Таблица 1: результаты поиска в базе данных. Белки были определены жидкостной хроматографии в сочетании масс-спектрометрии и базы данных поиска. Имена белка, присоединение номер и описание, а также белка приводятся массовой. Оценка белка, количество наблюдаемых спектров на белок и количество наблюдаемых пептид последовательностей перечислены. Для каждого субъединицы белка перечислены пять пептиды с наивысшими баллами пептиды талисман. Пожалуйста, нажмите здесь, чтобы загрузить этот файл.

Таблица 2: перекрестные ссылки наблюдается в RvB1/B2 и CPS. Субблоков комплексы и сшитого остатков даны. Типа перекрестных ссылок (внутри - или между молекулярной) было выявлено из перекрывающихся пептид последовательностей или предыдущие исследования35. Пожалуйста, нажмите здесь, чтобы загрузить этот файл.

Обсуждение

Протоколы предназначены для массы на основе спектрометрии структурного анализа многолетних Субблок белковых комплексов. Двух методов, описанных в протоколе, главным образом доставить дополнительные результаты и хорошо подходит, чтобы получить понимание структурных договоренностей в рамках белка (-лиганд) комплексов, которые трудно изучать, структурными аналогами. Родной масс-спектрометрии обеспечивает понимание stoichiometries белка, а также взаимодействия протеина путем анализа Субкомплексы и стабильного взаимодействия модулей. Сшивки, с другой стороны, дает информацию о прямых контактов. В зависимости от крест-компоновщик используется определенную гибкость могут или должны быть включены в анализ.

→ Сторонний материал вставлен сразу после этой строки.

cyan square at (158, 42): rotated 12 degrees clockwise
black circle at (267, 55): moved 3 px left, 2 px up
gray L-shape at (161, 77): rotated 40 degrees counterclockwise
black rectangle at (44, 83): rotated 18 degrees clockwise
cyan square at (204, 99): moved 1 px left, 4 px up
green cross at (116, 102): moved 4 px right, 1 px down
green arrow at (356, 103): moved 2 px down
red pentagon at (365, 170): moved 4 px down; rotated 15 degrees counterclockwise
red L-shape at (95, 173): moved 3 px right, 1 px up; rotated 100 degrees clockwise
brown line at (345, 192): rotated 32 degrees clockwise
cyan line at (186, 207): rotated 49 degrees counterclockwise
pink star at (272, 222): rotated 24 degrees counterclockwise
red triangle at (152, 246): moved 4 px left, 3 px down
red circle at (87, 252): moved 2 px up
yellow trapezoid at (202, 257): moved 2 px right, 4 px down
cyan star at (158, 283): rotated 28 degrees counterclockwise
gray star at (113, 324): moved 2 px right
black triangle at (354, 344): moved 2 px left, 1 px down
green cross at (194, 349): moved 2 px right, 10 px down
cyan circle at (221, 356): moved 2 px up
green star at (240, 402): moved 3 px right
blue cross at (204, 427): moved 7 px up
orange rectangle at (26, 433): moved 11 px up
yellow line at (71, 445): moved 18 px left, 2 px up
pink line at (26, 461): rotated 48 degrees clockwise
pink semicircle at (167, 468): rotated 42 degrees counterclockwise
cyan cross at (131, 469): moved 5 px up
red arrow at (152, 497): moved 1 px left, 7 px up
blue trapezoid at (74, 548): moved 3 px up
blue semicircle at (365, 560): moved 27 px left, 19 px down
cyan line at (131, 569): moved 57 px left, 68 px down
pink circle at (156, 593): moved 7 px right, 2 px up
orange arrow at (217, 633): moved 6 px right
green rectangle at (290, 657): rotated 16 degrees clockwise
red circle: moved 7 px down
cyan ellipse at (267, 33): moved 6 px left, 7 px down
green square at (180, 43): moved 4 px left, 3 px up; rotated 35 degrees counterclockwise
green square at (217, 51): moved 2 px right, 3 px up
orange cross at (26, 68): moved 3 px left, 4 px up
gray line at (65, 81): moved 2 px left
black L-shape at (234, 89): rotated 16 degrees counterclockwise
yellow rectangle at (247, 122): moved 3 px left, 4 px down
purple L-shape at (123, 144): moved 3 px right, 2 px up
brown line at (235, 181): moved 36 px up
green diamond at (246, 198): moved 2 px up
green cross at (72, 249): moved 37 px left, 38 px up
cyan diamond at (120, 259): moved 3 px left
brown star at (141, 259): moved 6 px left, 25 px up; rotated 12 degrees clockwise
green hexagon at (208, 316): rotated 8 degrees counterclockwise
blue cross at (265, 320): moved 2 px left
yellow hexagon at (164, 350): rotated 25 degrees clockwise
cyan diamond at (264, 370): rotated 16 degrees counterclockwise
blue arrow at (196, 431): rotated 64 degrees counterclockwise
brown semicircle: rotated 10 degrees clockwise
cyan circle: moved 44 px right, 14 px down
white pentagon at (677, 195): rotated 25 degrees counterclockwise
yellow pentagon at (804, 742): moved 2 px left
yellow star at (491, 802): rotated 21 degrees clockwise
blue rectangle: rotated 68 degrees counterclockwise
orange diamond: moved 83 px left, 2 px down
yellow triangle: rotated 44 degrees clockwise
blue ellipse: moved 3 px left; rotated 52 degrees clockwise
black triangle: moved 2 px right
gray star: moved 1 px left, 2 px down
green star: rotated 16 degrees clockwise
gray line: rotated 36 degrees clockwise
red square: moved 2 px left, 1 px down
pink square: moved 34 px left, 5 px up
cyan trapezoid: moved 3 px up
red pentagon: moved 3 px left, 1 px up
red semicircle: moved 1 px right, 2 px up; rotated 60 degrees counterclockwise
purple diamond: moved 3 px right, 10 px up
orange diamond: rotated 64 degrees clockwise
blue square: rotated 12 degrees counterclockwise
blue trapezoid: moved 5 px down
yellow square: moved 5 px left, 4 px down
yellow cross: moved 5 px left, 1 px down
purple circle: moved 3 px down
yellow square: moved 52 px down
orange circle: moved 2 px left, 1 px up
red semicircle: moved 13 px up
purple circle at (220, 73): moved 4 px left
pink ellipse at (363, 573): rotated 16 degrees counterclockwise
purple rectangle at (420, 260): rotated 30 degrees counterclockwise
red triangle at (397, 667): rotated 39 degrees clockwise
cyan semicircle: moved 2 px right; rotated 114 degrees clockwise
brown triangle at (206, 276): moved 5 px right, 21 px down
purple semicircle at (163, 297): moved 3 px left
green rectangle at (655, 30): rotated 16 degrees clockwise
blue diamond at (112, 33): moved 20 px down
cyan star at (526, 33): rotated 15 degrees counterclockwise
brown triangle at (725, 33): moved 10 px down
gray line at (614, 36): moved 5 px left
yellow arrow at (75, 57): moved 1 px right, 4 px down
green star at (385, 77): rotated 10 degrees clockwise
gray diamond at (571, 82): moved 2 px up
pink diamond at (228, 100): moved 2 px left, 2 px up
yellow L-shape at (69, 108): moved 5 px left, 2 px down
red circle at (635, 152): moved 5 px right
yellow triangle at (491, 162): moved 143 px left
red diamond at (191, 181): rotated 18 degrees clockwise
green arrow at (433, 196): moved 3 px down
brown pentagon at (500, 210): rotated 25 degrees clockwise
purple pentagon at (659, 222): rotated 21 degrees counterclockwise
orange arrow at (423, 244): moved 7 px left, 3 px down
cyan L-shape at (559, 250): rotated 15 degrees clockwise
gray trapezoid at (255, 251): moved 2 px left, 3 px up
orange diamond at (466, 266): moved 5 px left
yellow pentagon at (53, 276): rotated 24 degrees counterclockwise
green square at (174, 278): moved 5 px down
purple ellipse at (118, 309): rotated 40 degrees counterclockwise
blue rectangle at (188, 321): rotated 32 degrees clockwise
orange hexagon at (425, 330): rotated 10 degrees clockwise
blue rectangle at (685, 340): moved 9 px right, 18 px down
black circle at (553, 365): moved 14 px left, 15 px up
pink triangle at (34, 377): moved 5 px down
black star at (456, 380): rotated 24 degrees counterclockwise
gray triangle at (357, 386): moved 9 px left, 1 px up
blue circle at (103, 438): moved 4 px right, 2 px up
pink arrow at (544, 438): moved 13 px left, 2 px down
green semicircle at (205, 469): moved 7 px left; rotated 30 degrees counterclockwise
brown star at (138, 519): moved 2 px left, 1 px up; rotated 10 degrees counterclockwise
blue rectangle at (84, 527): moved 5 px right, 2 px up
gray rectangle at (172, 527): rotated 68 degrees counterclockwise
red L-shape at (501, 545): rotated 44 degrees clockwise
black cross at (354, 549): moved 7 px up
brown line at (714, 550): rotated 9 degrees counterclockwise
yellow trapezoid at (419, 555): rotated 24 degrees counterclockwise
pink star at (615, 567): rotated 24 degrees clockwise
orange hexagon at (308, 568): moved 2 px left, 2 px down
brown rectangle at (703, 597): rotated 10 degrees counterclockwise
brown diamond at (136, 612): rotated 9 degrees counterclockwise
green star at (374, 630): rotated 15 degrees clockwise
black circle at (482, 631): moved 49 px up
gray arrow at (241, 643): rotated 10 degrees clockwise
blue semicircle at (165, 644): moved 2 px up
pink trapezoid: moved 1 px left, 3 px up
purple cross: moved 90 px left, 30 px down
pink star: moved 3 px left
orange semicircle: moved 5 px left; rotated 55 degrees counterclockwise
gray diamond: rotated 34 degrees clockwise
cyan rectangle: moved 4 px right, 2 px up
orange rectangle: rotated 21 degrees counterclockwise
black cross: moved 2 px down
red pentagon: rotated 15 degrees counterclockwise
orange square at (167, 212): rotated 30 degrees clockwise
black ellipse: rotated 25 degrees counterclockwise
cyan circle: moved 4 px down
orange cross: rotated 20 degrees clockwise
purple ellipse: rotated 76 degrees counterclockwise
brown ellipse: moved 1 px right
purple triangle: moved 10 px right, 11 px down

Предоставленные протоколы являются в целом легко выполнять и не отнимает много времени. Весь протокол может быть выполнен в течение одной недели и может быть применен к почти всех белковых комплексов, хотя, для успешного анализа требуется определенное количество комплекс белков. Подготовка образца проста и не требует специально очищенный протеин комплексов. Однако одной типичной ошибкой является загрязнение образца во время подготовки проб для определения массы на основе спектрометрии белков. Эти загрязнений в большинстве случаев включают кератины, происходящих от пыли, кожи или волос. Поэтому осторожность как носить перчатки и лаборатории пальто, фильтрационные водный буферов и с использованием высокой чистоты растворителей следует принять в ходе подготовки проб для определения массы на основе спектрометрии белков. Другие загрязняющие белков, таких как сопровождающим обычно вводятся во время очистки белков, например, при использовании сходства Теги. В этих случаях следует улучшить очищение протеина, например путем увеличения Стиральная шаги. В любом случае, белковых загрязнений в образце легко определяются в ходе поиска по базе данных, минуя фильтр таксономии (то есть, Поиск против белков от всех видов). Если только несколько пептиды наблюдаются (т.е., низкое содержание белка покрытия могут быть получены), хотя достаточно образец доступен, он может быть необходимо использовать различные протеиназ во время пищеварения. В целом трипсина дает достаточное количество пептиды; Однако в некоторых случаях, таких как мембранных белков или домены мембранных белков, уменьшается количество сайтов tryptic расщепления и другие ферменты, ориентация гидрофобные аминокислоты являются лучшим выбором.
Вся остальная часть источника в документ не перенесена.